Significa togliersi gli occhiali verdi. E riuscire così a scoprire che tutti i barattoli sono effettivamente di mille colori. Riuscendo a vedere mille colori rinasce davvero la speranza di poter dipingere diversamente la stanza. Ma non possiamo stare senza occhiali ed ogni tipo di occhiale, anche il più sofisticato, altera i colori … Anche il rosso più sfavillante sarà, poi, sempre, ideologicamente, rosso … Ed allora che fare? Impariamo a cambiare occhiali quando vogliamo vedere cose diverse. Ma, poi, come dipingiamo quella stanza? Inevitabilmente tutti insieme con occhiali diversi. Perché ognuno può portare un solo tipo di occhiali per volta. E per fare della stanza un capolavoro, sono necessari tutti i colori. Quando il dipinto a mille mani sarà finito potremmo vedere un miracolo che piacerà a tutti e che tutti potranno vederlo in modo sempre diverso. Basterà indossare gli occhiali degli altri e se ne scoprirà un bellezza diversa.

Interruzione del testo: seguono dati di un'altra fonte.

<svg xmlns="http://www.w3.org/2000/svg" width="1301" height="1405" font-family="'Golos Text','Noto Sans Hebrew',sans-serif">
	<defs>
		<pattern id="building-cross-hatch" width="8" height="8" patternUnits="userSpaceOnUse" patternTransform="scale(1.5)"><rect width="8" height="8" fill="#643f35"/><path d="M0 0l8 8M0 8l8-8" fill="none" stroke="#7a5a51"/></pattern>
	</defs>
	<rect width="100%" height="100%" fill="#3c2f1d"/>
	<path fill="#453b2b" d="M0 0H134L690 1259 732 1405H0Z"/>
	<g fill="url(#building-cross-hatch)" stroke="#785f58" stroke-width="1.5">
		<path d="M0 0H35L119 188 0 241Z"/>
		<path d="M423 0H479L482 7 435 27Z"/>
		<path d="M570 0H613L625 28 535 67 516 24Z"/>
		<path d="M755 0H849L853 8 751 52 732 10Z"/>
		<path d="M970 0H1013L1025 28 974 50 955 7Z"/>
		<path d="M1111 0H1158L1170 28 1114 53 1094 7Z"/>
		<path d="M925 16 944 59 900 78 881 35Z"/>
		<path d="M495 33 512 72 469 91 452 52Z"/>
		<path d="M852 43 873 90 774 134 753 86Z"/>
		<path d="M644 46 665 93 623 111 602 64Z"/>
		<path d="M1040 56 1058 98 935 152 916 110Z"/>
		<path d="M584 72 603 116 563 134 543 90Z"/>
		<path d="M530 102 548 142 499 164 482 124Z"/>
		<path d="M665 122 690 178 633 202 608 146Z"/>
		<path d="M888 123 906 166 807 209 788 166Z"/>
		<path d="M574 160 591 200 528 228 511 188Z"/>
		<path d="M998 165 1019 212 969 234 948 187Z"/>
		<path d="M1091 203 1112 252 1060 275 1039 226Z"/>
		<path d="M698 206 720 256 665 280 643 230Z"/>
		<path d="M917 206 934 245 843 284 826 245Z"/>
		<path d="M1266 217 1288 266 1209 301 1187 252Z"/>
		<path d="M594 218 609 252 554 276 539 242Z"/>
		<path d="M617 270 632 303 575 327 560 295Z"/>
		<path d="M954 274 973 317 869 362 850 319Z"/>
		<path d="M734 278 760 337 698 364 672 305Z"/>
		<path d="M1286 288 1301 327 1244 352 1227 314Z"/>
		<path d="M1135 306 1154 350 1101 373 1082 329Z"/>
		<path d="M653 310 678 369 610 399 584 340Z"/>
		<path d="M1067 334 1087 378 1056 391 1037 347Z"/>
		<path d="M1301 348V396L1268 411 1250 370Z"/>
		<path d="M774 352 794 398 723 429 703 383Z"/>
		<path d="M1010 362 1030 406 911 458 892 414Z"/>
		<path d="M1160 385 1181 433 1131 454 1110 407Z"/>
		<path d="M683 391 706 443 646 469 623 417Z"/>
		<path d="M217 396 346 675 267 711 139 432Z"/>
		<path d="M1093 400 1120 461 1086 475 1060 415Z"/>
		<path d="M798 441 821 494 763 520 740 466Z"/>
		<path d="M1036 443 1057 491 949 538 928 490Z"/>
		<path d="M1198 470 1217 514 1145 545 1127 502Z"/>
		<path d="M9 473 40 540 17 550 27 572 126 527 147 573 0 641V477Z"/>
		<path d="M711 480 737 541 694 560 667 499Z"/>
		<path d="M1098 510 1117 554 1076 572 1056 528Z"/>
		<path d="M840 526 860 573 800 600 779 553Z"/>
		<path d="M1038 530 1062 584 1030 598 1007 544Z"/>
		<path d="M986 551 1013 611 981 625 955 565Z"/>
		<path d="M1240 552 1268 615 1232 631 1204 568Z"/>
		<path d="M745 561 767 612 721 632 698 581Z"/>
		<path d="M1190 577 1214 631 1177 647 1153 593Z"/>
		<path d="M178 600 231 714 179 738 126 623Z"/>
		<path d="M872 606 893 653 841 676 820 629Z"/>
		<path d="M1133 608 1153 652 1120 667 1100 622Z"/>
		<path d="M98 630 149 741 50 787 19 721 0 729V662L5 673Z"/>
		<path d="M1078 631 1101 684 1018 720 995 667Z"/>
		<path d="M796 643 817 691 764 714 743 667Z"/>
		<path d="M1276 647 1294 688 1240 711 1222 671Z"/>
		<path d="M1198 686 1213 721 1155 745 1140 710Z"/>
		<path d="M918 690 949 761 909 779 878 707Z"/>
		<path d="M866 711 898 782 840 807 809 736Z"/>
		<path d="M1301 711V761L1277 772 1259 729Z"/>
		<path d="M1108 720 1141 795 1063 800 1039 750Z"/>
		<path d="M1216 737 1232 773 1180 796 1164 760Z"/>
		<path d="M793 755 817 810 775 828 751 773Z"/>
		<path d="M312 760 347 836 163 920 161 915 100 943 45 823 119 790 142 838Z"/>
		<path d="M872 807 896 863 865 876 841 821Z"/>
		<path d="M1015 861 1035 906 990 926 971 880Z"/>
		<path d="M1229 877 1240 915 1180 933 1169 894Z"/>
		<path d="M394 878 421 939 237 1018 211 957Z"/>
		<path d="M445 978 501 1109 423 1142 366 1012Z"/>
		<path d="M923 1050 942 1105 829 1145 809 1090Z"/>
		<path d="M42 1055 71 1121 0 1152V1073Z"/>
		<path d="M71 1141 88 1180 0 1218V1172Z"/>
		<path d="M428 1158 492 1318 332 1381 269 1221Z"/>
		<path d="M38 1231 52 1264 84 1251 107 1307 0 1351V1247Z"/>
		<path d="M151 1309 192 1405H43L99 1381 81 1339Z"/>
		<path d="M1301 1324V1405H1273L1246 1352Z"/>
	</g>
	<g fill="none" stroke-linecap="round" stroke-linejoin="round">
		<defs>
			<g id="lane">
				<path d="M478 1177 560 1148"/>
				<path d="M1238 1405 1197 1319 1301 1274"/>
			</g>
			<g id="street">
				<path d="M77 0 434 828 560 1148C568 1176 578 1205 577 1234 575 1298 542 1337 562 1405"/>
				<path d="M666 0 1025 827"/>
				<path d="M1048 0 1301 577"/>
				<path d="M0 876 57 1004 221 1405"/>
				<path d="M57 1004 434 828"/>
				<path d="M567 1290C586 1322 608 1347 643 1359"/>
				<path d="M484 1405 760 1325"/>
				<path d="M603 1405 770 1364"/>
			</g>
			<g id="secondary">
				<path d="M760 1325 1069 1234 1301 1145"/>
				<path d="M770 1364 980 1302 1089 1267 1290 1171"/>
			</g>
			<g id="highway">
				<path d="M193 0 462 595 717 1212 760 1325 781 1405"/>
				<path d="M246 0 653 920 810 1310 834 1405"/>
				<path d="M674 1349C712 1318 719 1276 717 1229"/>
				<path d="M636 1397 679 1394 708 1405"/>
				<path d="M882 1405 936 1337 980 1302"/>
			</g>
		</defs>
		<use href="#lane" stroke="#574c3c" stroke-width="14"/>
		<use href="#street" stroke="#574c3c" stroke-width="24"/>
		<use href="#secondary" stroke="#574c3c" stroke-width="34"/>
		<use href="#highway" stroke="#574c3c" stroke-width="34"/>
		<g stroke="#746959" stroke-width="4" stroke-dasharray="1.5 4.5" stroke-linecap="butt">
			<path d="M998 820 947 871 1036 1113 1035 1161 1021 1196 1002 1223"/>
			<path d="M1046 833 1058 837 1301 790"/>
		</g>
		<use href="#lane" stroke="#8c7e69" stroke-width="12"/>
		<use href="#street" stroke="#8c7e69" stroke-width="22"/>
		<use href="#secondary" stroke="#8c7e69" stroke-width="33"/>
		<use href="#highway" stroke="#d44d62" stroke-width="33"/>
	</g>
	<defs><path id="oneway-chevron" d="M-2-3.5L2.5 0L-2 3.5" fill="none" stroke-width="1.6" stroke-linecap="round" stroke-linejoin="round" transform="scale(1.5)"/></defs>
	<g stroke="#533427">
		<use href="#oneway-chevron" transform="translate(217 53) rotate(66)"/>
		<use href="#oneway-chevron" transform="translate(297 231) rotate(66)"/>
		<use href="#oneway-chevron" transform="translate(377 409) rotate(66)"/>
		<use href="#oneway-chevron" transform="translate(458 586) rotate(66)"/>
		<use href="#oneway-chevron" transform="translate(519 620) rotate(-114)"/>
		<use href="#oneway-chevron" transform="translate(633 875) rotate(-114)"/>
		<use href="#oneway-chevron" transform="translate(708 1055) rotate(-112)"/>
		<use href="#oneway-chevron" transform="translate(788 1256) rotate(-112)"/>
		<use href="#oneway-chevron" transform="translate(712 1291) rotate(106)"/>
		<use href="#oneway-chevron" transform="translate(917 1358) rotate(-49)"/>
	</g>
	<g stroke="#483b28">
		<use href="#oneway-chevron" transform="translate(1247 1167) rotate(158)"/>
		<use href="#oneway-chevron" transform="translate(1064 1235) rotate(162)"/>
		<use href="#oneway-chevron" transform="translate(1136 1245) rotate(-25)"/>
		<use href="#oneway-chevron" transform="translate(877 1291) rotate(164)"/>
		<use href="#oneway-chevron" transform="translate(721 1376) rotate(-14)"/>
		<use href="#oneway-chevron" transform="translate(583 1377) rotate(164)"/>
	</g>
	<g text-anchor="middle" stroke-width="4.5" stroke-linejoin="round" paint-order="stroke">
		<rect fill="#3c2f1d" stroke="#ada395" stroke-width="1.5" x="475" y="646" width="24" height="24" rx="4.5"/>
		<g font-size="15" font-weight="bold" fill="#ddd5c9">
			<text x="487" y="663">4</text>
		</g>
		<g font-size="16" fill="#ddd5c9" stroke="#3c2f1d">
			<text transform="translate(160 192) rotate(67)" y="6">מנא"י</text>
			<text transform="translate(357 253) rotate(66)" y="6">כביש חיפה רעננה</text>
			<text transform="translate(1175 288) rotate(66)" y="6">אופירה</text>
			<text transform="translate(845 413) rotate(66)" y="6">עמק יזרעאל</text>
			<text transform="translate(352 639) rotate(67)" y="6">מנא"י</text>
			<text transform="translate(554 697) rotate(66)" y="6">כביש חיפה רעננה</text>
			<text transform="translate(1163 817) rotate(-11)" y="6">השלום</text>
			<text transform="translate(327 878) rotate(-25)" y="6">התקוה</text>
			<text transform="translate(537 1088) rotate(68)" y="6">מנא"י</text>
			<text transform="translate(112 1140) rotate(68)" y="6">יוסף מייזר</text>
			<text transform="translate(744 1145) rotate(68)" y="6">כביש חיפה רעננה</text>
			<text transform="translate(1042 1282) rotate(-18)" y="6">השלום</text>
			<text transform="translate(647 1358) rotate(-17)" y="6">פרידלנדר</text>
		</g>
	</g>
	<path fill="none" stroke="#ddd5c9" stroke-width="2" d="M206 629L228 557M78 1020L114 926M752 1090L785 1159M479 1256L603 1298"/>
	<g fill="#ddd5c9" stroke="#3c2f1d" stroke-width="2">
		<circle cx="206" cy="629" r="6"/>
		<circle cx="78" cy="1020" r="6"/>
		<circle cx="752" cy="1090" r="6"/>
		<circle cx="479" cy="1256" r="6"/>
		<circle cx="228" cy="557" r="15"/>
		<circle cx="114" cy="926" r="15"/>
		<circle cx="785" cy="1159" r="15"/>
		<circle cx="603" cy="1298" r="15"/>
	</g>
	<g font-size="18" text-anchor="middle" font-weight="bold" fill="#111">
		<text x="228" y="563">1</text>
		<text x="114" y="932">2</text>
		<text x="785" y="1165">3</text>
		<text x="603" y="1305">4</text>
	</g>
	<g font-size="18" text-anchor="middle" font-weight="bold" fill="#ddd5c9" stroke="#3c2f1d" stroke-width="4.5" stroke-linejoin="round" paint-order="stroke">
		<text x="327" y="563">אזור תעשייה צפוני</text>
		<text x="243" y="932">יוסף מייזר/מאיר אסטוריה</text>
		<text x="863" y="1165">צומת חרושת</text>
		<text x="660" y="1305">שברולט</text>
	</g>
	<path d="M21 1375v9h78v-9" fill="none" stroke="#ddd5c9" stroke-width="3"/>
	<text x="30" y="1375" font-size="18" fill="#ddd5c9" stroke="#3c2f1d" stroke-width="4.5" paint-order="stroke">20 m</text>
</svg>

Allora il nostro programma è molto semplice. Apparirà forse banale e ininfluente: diffonderemo nuovi linguaggi ed attiveremo gruppi progettuali che li useranno per progettare i mille aspetti di una nuova società.
I linguaggi sono i modelli e le metafore che nell'ultimo secolo, provenendo sostanzialmente dalle scienze della natura, si sono aggiunti a quelli tipici della società industriale.
Il metodo con il quale li useremo sarà Sorgente Aperta …
Ma perché “balbettanti”? Perché nel progettare un nuovo mondo ci rendiamo conto che il primo esprimersi non sarà che un balbettio. E, perché “poietici”? Perché il balbettio dovrà essere fecondo. Si trasformerà certamente in storie che cominceranno ad essere vissute.
Allora anche questo manifesto è un balbettio poietico? Certamente. Speriamo di doverlo riscrivere al più presto meno balbettante e più fecondo.